Over the years I have acquired a healthy scepticism about expecting things in IT to “just work”, but one of the joys of my job as a GCP Engineer is that I am pleasantly surprised from time to time, and often it is with GCP networking. And my surprise is always followed by an investigation to figure out why…
A recent example was with a large Australian company with GCP resources in the Sydney and Melbourne regions (actually australia-southeast1 and australia-southeast2). They have an interconnect back to their on-premises network in each region as shown below.
You will notice that the Sydney interconnect is down for maintenance, which is exactly as I found it when I started a project for this customer. I should clarify that the entire environment is pre-production and there are no public Internet addresses used in the GCP environment.

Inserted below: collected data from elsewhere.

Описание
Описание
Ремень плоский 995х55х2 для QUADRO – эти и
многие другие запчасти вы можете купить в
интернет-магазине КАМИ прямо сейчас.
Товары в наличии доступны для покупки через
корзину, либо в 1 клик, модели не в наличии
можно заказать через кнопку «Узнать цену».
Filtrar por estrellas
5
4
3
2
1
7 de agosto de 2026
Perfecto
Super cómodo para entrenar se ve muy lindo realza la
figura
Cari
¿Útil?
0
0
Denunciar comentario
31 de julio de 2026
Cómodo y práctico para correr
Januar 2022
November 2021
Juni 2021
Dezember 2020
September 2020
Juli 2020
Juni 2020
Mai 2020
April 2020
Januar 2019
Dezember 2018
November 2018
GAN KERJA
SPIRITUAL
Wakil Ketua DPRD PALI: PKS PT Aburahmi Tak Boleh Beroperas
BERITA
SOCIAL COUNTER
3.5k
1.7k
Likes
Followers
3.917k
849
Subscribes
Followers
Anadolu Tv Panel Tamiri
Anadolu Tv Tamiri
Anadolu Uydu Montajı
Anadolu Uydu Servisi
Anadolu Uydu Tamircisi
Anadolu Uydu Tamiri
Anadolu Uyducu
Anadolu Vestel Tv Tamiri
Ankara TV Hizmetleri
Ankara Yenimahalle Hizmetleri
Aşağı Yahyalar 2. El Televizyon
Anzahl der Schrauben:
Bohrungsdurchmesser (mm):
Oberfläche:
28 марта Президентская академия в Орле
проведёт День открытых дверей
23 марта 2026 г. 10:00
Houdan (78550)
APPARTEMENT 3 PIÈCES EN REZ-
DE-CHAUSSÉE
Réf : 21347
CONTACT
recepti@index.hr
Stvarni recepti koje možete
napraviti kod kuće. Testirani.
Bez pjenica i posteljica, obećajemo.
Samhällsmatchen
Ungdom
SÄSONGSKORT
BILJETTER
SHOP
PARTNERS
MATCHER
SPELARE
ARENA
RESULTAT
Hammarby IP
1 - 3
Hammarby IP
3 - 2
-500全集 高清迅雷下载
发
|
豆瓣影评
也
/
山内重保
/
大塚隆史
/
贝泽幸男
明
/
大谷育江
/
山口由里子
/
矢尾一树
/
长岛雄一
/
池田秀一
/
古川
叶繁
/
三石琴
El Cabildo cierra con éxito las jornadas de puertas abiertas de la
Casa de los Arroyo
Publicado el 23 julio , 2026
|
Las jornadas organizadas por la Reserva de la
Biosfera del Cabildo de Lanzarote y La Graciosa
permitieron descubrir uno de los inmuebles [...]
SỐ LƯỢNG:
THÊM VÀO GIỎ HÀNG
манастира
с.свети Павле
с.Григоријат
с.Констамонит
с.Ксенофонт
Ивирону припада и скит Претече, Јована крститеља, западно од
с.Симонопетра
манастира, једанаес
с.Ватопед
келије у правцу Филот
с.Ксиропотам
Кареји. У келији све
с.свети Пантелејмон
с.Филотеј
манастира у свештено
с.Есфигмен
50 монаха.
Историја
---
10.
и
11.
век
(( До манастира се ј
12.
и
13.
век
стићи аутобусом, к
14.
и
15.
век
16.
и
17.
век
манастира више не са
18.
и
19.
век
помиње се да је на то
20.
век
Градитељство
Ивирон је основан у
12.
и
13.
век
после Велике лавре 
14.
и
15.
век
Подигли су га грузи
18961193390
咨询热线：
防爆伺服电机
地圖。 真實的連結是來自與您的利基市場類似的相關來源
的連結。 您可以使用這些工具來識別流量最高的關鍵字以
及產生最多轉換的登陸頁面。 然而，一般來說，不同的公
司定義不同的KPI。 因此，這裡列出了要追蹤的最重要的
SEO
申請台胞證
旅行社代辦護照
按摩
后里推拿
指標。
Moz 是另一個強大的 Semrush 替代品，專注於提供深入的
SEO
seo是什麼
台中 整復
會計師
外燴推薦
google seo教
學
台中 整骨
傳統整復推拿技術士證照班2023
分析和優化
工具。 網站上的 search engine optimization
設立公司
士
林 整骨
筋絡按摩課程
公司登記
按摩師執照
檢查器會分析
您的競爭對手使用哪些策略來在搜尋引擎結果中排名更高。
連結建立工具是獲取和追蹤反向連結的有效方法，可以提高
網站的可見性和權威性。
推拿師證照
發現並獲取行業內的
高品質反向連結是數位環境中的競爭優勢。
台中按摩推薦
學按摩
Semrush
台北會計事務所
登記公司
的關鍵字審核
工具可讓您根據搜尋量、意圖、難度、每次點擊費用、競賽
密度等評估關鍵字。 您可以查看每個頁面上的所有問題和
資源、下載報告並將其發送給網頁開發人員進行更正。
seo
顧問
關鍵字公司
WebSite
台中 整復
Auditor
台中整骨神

When I first heard that a Sydney interconnect was offline, I assumed that perhaps there was redundant interconnectivity available through another zone in the Sydney region, but that was not the case. I knew that no loss of connectivity had been reported so it was obvious that the Google network must be routing traffic to and from the Sydney zone via the Melbourne interconnect. This was clearly a good thing in my customer’s case but I was still curious to know under what circumstances this “just works”. After all, customers who have their own expensive private WAN don’t necessarily want or expect to use Google Cloud as a WAN and incur egress charges for this. And what if there are many regions involved? Would you expect every interconnect in every region to be able to route to every other region using Google’s network? So it’s not necessarily a question of one simple behaviour being right for all situations.
First of all, I want to emphasise that unlike other major cloud providers Google’s VPC’s are global and subnets are regional. No magic or effort is required to ensure that your VPC traffic routes correctly to subnets in zones all across the globe. But the question here is under what circumstances will Google exchange routes with your on-premises network so that your hybrid network as a whole routes globally?
The key to this behaviour is a Google VPC’s dynamic routing mode feature. This mode has a default mode of regional. This setting is used by Cloud Routers within the VPC to determine whether they should advertise all subnets via BGP or just the subnets in the same region as the Cloud Router. To clarify, a Cloud Router is not actually a router, as such: it is just a Google software service that provides a control plane, but actual routing is built into VPC itself. When you configure an interconnect which will use the BGP dynamic routing protocol you need a Cloud Router for that VPC to peer with the external router at the external end of the interconnect link.
So if the dynamic routing mode for a VPC is set to regional then all Cloud Routers used by that VPC will advertise only routes from that Cloud Router’s region. If my customer’s VPC had been running in the default regional mode then the type of resilience that I observed would not have worked. Instead, all their VPC’s were configured in global mode which meant that all VPC subnets in both regions were advertised to the Melbourne on-premises router. This ensured that the Sydney on-premises router could learn from the Melbourne router that the Sydney GCP subnets were reachable via Melbourne. Of course if the interconnect wasn’t down then the Sydney on-premises router would have preferred the Sydney interconnect.
Those who are familiar with BGP routing will realise too that when using global mode you could still restrict advertising of routes and tweak preferences in your BGP configuration. So global mode still allows all the flexibility built into BGP itself.
The key takeaway for me from this experience was that dynamic routing mode can be key to ensuring that network resiliency works as planned when you need it.